* WHAT NEEDS TO BE DONE
Print each entry precisely; exclude the pictures.

* DATASET EXCERPTS
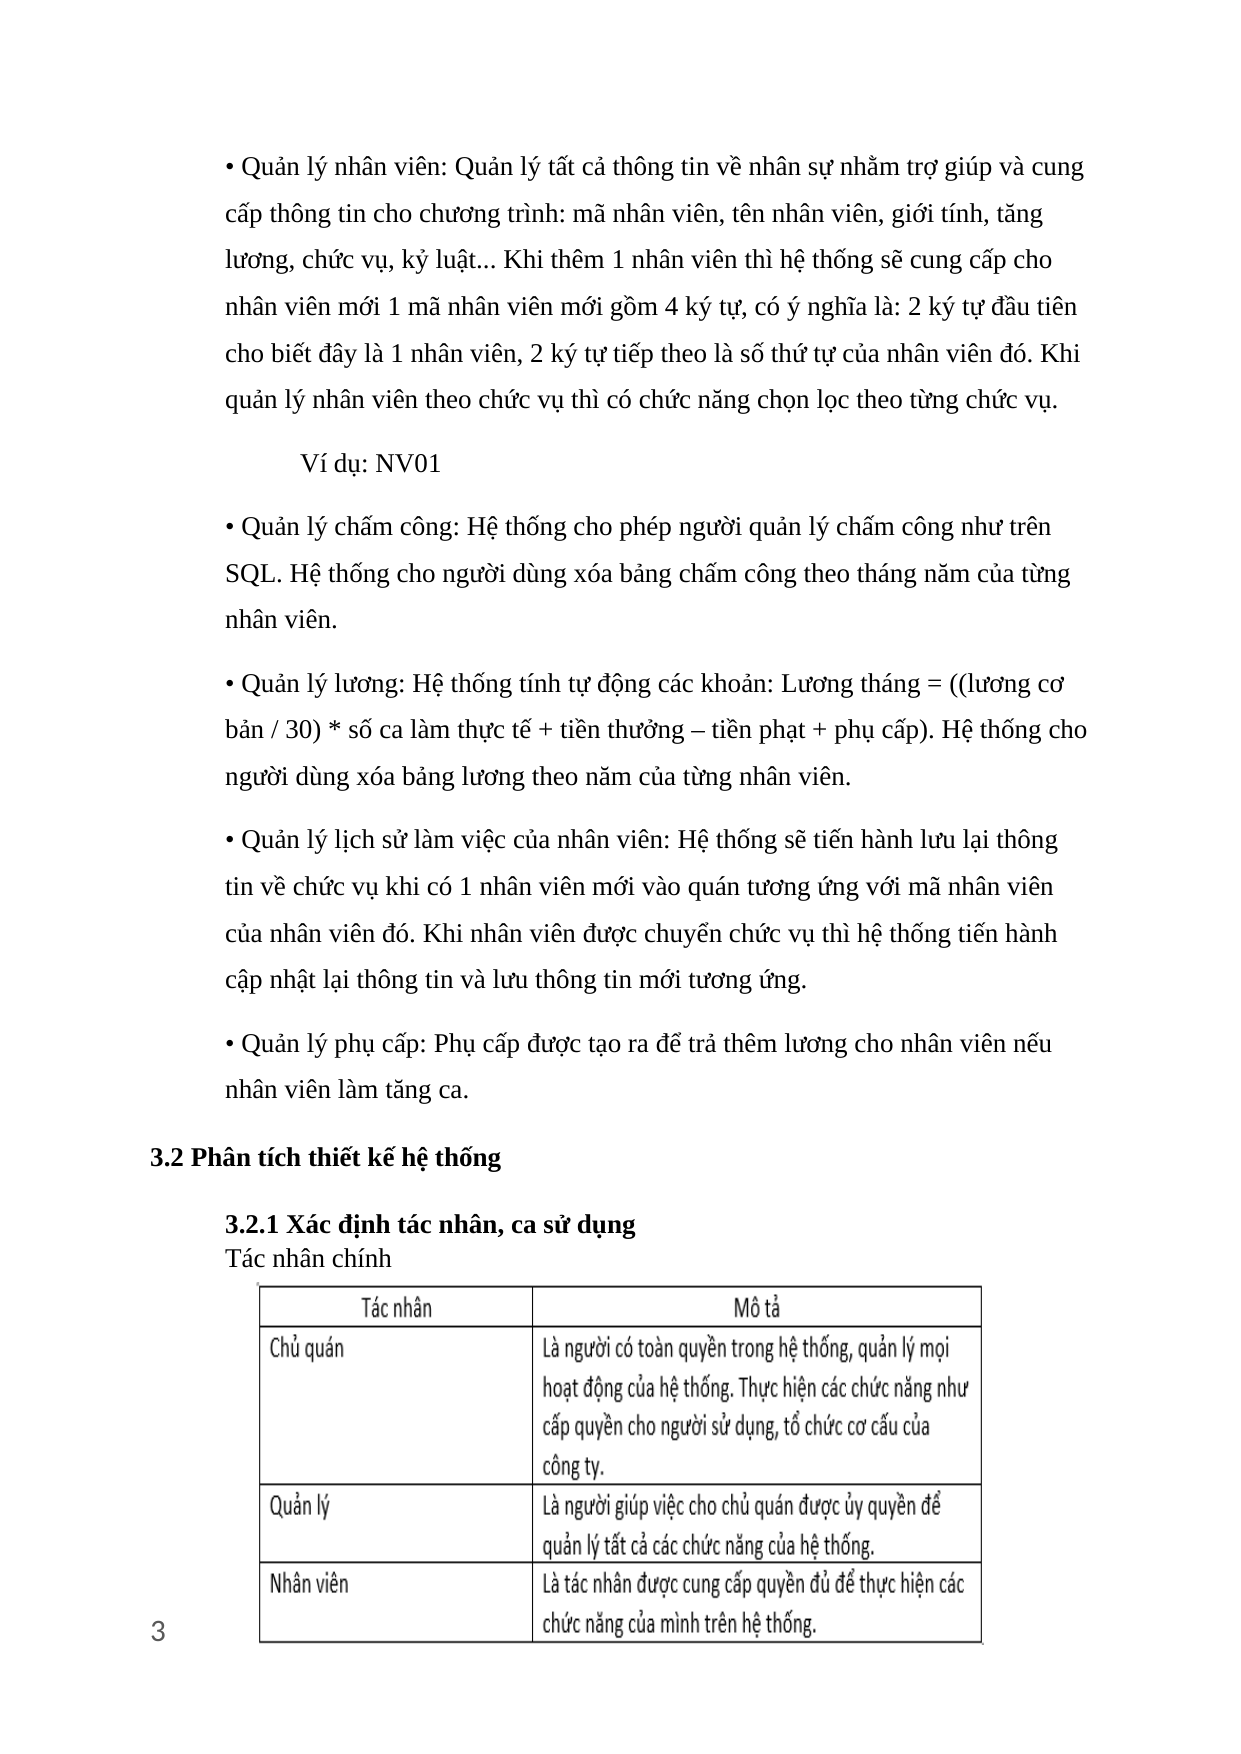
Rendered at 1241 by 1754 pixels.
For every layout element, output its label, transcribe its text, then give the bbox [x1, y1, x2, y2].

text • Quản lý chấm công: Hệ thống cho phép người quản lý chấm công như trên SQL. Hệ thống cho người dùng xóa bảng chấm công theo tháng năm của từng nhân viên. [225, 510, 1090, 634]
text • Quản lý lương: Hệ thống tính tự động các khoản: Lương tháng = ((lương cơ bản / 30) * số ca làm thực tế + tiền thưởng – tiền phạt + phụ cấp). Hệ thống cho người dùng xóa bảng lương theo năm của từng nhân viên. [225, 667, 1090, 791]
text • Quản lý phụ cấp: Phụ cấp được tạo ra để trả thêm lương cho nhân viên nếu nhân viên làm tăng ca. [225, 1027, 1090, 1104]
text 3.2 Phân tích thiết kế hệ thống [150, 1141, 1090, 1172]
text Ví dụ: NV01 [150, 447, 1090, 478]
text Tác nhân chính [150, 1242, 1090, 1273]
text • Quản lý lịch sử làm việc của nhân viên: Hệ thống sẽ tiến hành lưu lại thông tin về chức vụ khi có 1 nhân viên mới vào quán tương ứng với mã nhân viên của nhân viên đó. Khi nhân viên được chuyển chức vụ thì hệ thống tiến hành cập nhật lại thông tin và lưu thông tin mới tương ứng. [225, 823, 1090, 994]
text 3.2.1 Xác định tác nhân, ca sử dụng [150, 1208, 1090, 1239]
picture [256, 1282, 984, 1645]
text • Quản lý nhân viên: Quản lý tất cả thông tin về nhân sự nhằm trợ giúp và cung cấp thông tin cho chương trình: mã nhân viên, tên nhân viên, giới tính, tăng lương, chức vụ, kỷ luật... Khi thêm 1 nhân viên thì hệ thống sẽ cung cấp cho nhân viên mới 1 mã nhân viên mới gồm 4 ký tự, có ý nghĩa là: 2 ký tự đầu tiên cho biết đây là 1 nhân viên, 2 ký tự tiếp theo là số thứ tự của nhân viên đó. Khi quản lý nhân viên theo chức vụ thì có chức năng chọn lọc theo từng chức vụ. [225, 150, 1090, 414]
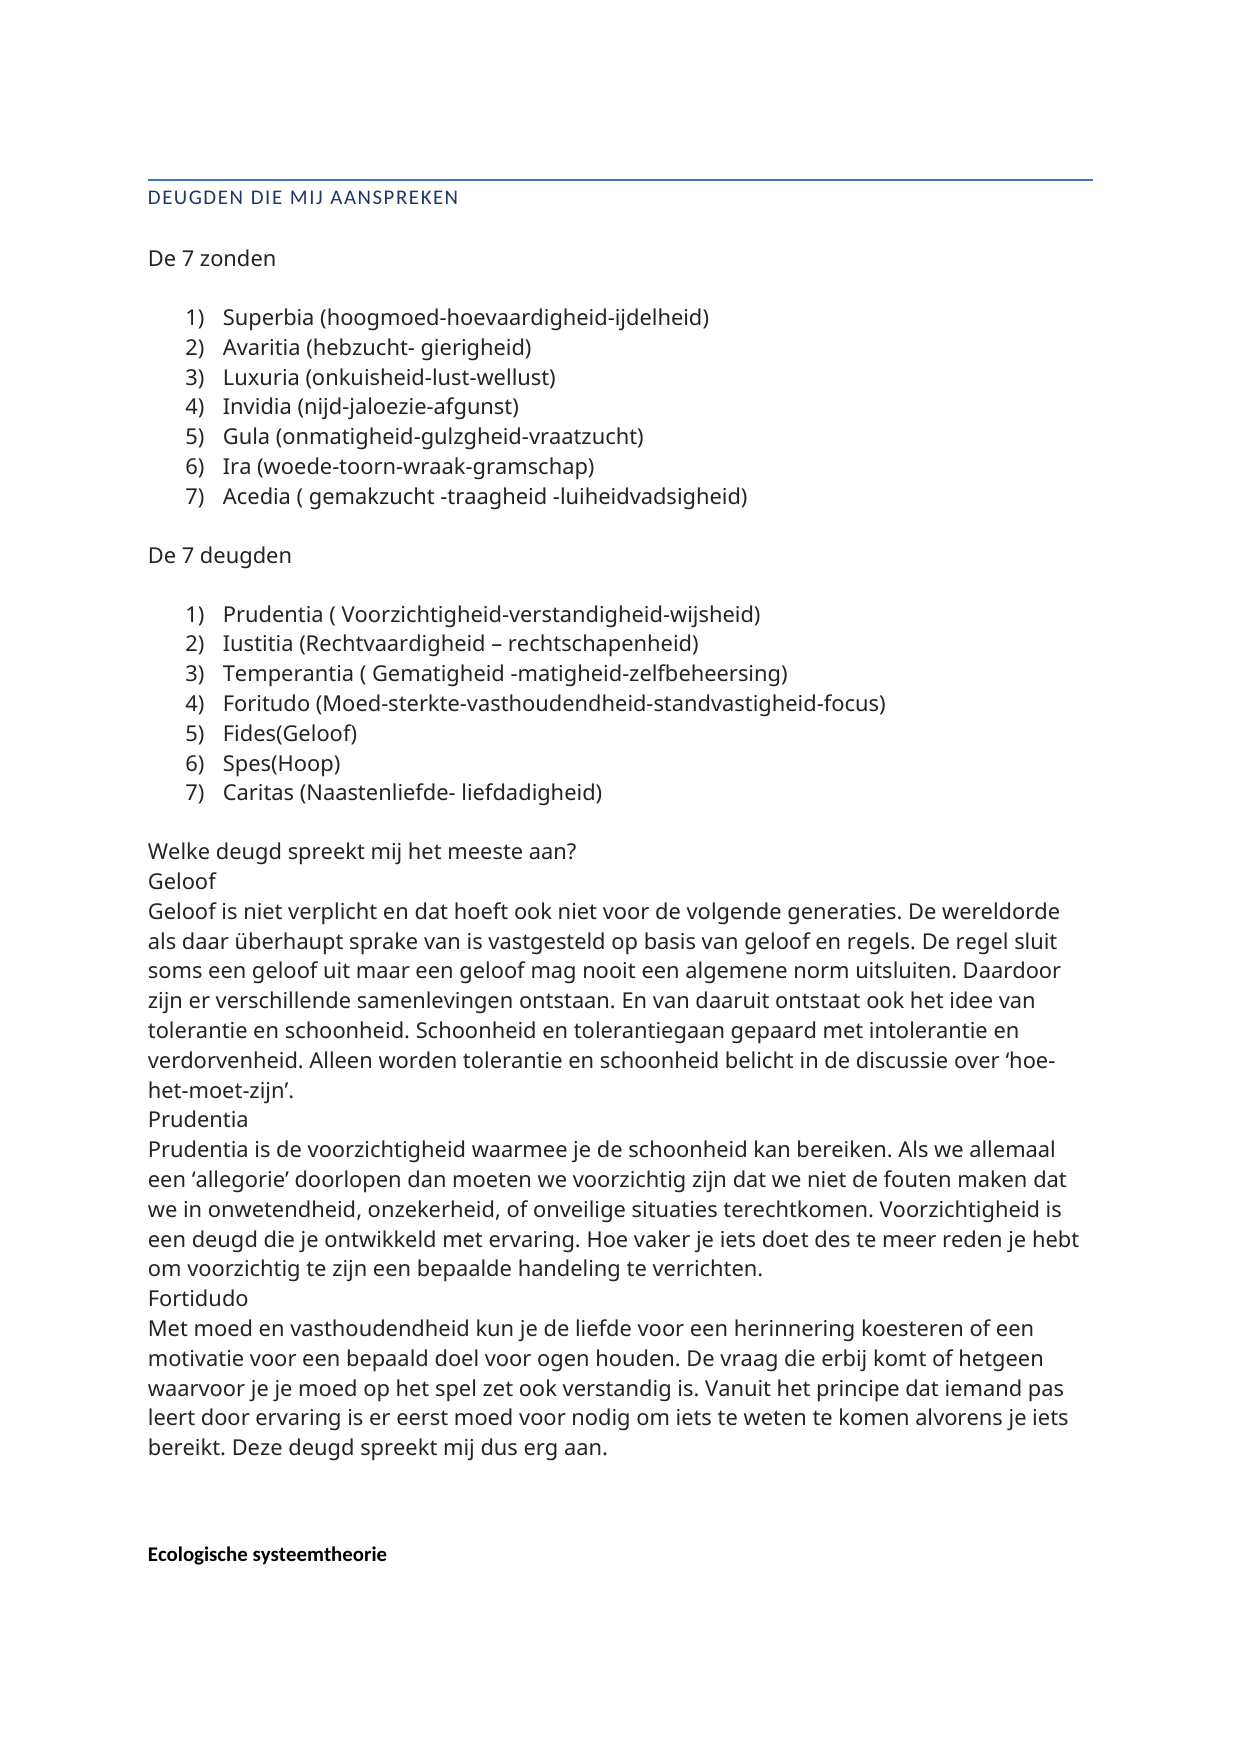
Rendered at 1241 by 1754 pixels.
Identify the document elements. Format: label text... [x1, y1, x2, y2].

* RESULT OF THIS EXERCISE
Rendered at 1241 by 1754 pixels.
For every layout element, output its label, transcribe its text, then give the bbox [x1, y1, x2, y2].

text • Quản lý chấm công: Hệ thống cho phép người quản lý chấm công như trên SQL. Hệ thống cho người dùng xóa bảng chấm công theo tháng năm của từng nhân viên. [225, 510, 1090, 634]
text • Quản lý lương: Hệ thống tính tự động các khoản: Lương tháng = ((lương cơ bản / 30) * số ca làm thực tế + tiền thưởng – tiền phạt + phụ cấp). Hệ thống cho người dùng xóa bảng lương theo năm của từng nhân viên. [225, 667, 1090, 791]
text • Quản lý phụ cấp: Phụ cấp được tạo ra để trả thêm lương cho nhân viên nếu nhân viên làm tăng ca. [225, 1027, 1090, 1104]
text 3.2 Phân tích thiết kế hệ thống [150, 1141, 1090, 1172]
text Ví dụ: NV01 [150, 447, 1090, 478]
text Tác nhân chính [150, 1242, 1090, 1273]
text • Quản lý lịch sử làm việc của nhân viên: Hệ thống sẽ tiến hành lưu lại thông tin về chức vụ khi có 1 nhân viên mới vào quán tương ứng với mã nhân viên của nhân viên đó. Khi nhân viên được chuyển chức vụ thì hệ thống tiến hành cập nhật lại thông tin và lưu thông tin mới tương ứng. [225, 823, 1090, 994]
text 3.2.1 Xác định tác nhân, ca sử dụng [150, 1208, 1090, 1239]
picture [256, 1282, 984, 1645]
text • Quản lý nhân viên: Quản lý tất cả thông tin về nhân sự nhằm trợ giúp và cung cấp thông tin cho chương trình: mã nhân viên, tên nhân viên, giới tính, tăng lương, chức vụ, kỷ luật... Khi thêm 1 nhân viên thì hệ thống sẽ cung cấp cho nhân viên mới 1 mã nhân viên mới gồm 4 ký tự, có ý nghĩa là: 2 ký tự đầu tiên cho biết đây là 1 nhân viên, 2 ký tự tiếp theo là số thứ tự của nhân viên đó. Khi quản lý nhân viên theo chức vụ thì có chức năng chọn lọc theo từng chức vụ. [225, 150, 1090, 414]
Rendered at 1241 by 1754 pixels.
Identify the document elements. Format: label text... [x1, y1, x2, y2].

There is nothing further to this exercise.